There is something quietly thrilling about catching a band at the very beginning of their story — before the mythology forms, before the rooms get bigger, when everything still carries that electric sense of possibility.

Glasgow’s Dalmatic are exactly that kind of band. Their sound is a fascinating collision: the weight of classic Britpop vocal tone pressed up against the restless aggression of punk energy, occasionally swelling into vast walls of sound that seem to fill every corner of the room. It is a combination that feels both familiar and genuinely alive, and it suggests a band who are not merely borrowing from the past but actively wrestling with it.
Their headline show at McChuills was a statement of intent delivered with admirable economy. No elaborate production, no lengthy preamble — the lead singer stepped to the microphone, offered a quiet “Good evening” to the room, and then everything ignited.
What followed was urgent, sweat-soaked and completely unpretentious — the kind of show that pulls you back instinctively to the golden noise of the 90s, when guitar music felt like it carried genuine weight and consequence. The crowd moved as one, the air grew thick and warm, and on stage, four musicians burned with the particular brightness of people who know exactly why they are there.
The vocalist commands attention effortlessly — there is a rawness to his delivery that never tips into affectation, grounded always by genuine feeling rather than performance. Beside him, the lead guitarist weaves with the same untamed energy, every note carrying a sense of urgency. The bass player, by contrast, moves with quiet elegance — unhurried, precise, the still centre around which the whole thing turns — while the second guitarist throws themselves into the music with a physical joy that is genuinely infectious. Together they move with a chemistry that feels almost implausible for a band this early in their journey. A mid-show moment of spontaneous interaction between the four of them drew a warmth from the crowd that no amount of stagecraft could manufacture — it was simply four people who are genuinely glad to be playing music together.
On record, the Oasis lineage runs deep and undisguised. But Dalmatic are too interesting a band to simply replicate what came before. They absorb the influence and then quietly bend it into something with their own fingerprints on it.
“Empty Light” arrives with a directness that is almost confrontational — lean, punchy.
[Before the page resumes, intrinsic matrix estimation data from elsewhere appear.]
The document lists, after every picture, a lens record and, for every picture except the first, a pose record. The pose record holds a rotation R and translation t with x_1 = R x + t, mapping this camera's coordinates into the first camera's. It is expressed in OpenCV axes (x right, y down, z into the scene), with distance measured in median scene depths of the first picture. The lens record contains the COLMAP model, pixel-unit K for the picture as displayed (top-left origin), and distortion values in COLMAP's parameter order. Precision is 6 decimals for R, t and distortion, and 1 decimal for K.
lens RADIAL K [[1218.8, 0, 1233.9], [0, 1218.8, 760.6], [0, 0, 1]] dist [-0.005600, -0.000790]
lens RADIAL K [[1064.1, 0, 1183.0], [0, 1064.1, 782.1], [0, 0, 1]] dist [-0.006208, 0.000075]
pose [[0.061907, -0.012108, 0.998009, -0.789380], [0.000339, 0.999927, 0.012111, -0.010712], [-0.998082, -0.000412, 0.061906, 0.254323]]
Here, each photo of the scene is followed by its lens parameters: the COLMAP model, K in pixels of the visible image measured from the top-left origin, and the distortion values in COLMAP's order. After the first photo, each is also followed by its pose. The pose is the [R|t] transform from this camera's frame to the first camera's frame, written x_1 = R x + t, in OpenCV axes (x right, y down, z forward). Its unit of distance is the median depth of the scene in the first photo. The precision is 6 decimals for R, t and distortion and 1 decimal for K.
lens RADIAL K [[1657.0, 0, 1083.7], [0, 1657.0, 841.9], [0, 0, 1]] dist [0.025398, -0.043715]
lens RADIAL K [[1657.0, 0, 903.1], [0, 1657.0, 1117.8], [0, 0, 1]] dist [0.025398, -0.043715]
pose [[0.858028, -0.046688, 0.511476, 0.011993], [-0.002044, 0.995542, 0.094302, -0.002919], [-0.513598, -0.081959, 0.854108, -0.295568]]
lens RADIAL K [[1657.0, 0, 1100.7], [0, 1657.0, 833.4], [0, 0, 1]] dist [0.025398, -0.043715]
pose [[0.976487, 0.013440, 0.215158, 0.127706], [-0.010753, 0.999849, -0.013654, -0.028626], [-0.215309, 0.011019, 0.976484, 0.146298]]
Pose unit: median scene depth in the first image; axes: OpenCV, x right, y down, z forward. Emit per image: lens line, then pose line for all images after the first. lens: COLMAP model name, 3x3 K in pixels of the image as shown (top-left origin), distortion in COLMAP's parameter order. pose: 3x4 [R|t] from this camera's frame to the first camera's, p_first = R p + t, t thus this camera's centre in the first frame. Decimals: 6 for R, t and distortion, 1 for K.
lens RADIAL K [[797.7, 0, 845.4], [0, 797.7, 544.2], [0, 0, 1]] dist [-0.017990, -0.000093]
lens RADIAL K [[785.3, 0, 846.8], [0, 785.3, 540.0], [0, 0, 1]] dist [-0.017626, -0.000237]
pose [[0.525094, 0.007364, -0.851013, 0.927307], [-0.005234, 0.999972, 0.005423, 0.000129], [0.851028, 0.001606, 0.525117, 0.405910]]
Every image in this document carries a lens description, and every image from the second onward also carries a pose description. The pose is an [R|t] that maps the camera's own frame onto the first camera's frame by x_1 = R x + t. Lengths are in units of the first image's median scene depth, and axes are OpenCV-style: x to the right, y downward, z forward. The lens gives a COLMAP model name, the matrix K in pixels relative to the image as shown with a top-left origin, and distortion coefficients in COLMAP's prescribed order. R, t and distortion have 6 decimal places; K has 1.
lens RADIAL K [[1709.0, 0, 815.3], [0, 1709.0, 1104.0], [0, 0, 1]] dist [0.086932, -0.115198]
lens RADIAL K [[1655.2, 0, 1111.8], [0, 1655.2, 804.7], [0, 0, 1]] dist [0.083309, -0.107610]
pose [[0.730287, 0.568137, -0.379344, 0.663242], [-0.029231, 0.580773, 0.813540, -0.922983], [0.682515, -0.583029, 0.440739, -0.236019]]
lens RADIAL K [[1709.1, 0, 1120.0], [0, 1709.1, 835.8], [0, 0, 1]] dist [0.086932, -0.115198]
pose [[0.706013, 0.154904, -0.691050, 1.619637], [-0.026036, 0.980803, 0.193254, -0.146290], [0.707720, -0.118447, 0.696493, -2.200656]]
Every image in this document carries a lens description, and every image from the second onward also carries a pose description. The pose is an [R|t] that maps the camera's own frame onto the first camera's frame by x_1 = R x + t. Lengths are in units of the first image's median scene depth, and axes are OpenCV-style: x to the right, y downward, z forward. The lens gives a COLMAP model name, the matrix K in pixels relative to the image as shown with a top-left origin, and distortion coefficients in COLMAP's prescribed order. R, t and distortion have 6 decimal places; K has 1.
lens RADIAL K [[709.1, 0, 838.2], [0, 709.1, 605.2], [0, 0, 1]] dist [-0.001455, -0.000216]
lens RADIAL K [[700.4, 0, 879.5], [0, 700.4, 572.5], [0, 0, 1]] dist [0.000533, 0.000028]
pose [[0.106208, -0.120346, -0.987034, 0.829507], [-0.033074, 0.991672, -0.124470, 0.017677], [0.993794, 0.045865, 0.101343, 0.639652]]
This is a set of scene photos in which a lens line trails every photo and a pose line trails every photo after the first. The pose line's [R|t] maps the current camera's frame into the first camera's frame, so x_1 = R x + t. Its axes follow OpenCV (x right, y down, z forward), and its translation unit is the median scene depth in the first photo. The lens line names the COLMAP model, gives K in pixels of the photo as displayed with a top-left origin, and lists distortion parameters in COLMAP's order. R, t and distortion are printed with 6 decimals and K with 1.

The song’s closing passage is its finest moment: a dynamic shift that opens the track up into something larger and more aching, a small revelation that lingers well after the music stops.
“Daemons” moves in stranger territory, built on a guitar riff that coils and unsettles, before an outro unfurls with the kind of unhurried, drumbeat-driven grandeur that recalls Oasis at their most expansive and assured.
Their newest release, “One to the Next”, feels like a band quietly shedding a skin — the guitar tones are cleaner and more defined, the earlier touchstones sit further back in the mix, and something distinctly their own begins to emerge from the space left behind.
Dalmatic are raw, restless and still very much in the beautiful process of becoming. The potential coiled inside this band is considerable, and the journey they are on — from instinct toward identity — is one genuinely worth following. Keep your eyes on them. The room will not stay this small for long.